What the exercise asks: Among the entries below, find the lines with the word "pixels" and return them.

++++ Information provided ++++

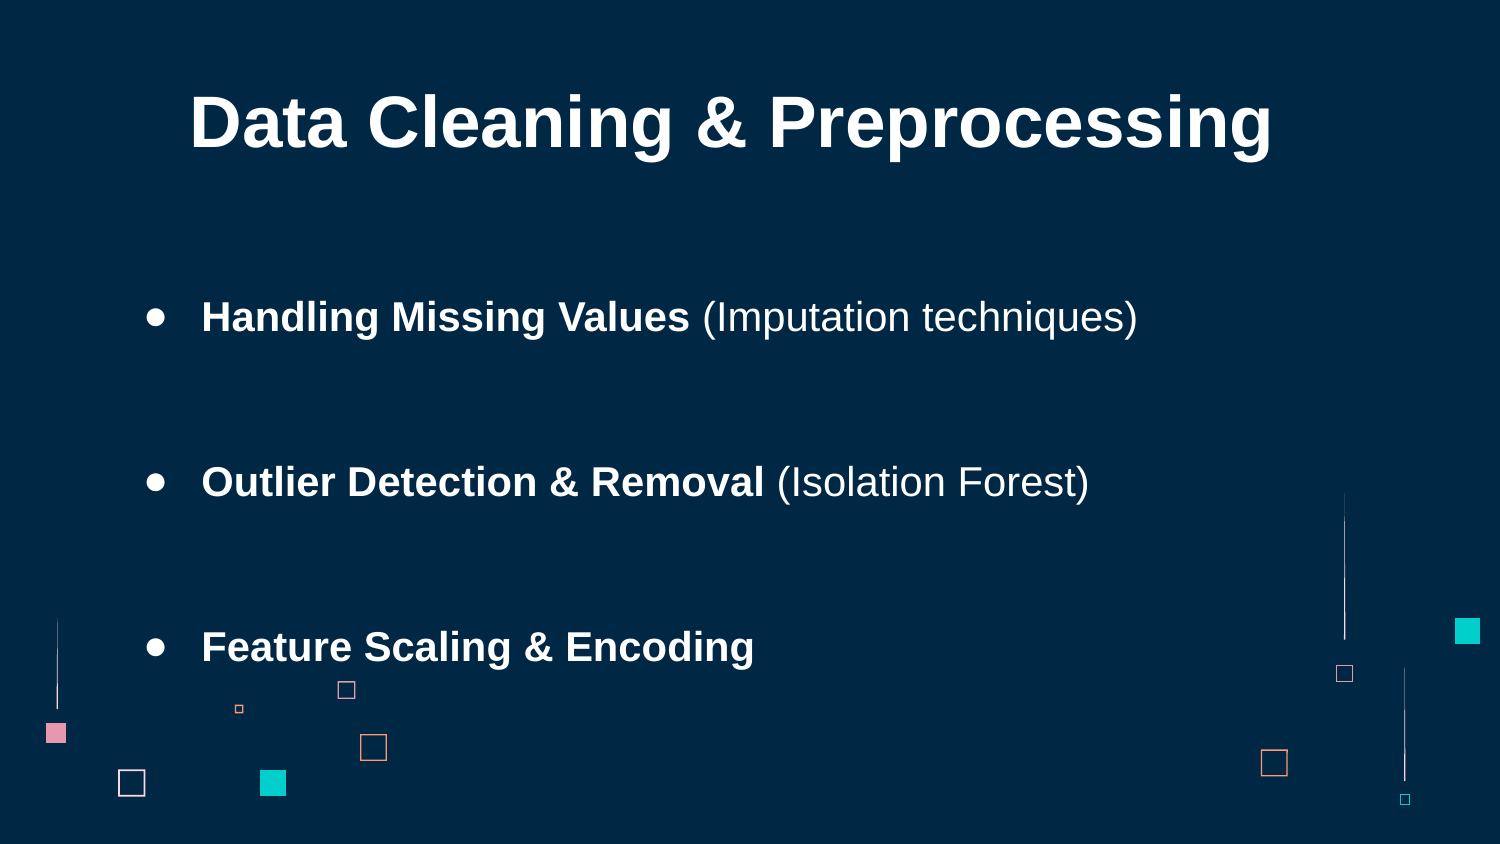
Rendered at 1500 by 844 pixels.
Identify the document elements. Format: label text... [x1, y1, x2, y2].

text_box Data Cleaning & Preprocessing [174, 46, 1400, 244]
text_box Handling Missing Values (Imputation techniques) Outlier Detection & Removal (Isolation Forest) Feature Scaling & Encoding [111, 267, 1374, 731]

++++
++++ Information provided ++++

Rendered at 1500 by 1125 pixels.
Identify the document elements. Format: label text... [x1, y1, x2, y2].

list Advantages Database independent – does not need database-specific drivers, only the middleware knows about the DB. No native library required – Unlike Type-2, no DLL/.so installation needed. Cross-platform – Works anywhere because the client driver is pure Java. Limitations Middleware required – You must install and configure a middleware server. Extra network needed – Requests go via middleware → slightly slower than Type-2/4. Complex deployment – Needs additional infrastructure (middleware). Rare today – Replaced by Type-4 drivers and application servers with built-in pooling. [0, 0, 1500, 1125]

++++
++++ Information provided ++++

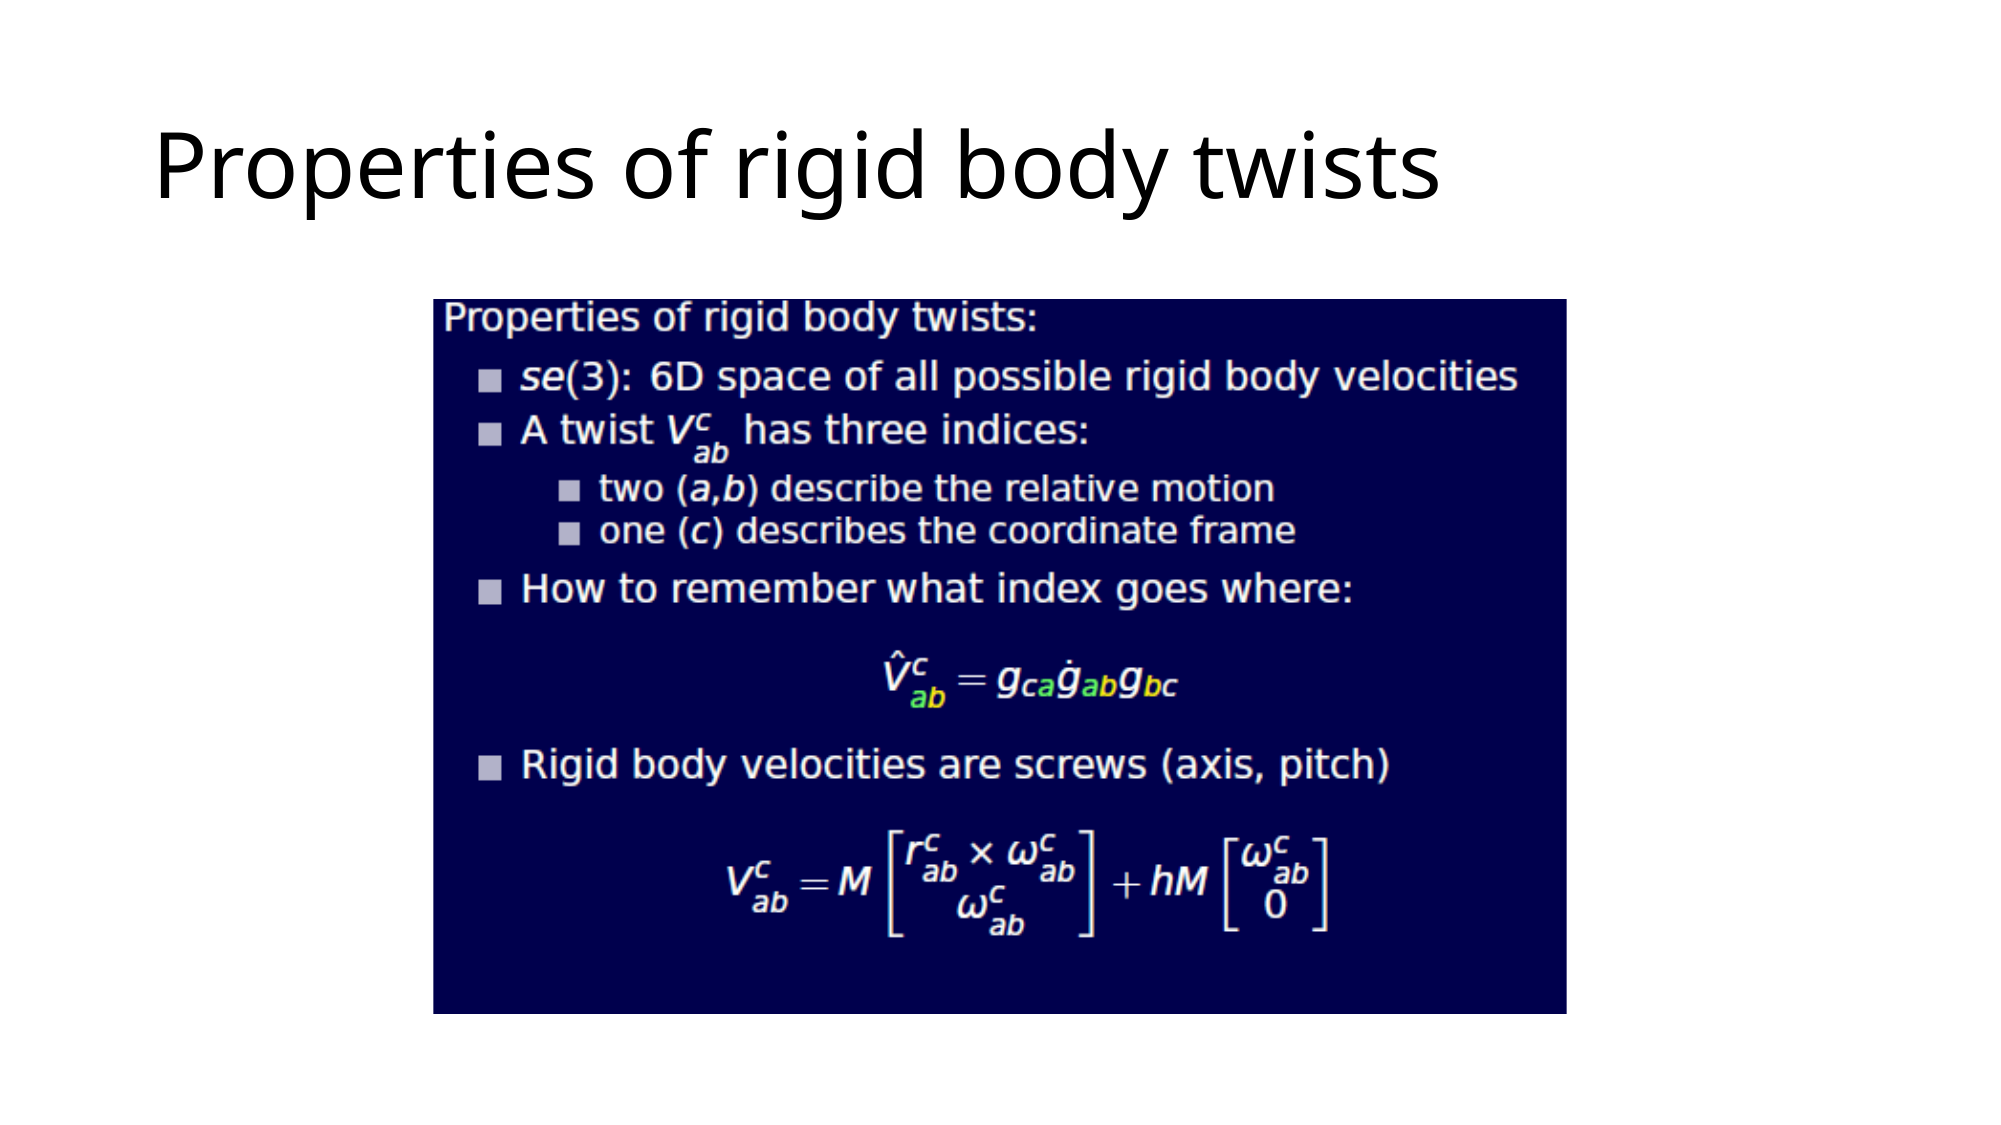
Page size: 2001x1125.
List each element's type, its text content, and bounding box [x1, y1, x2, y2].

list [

++++

Exercise answer:
Rendered at 1500 by 844 pixels.
Rendered at 1500 by 1125 pixels.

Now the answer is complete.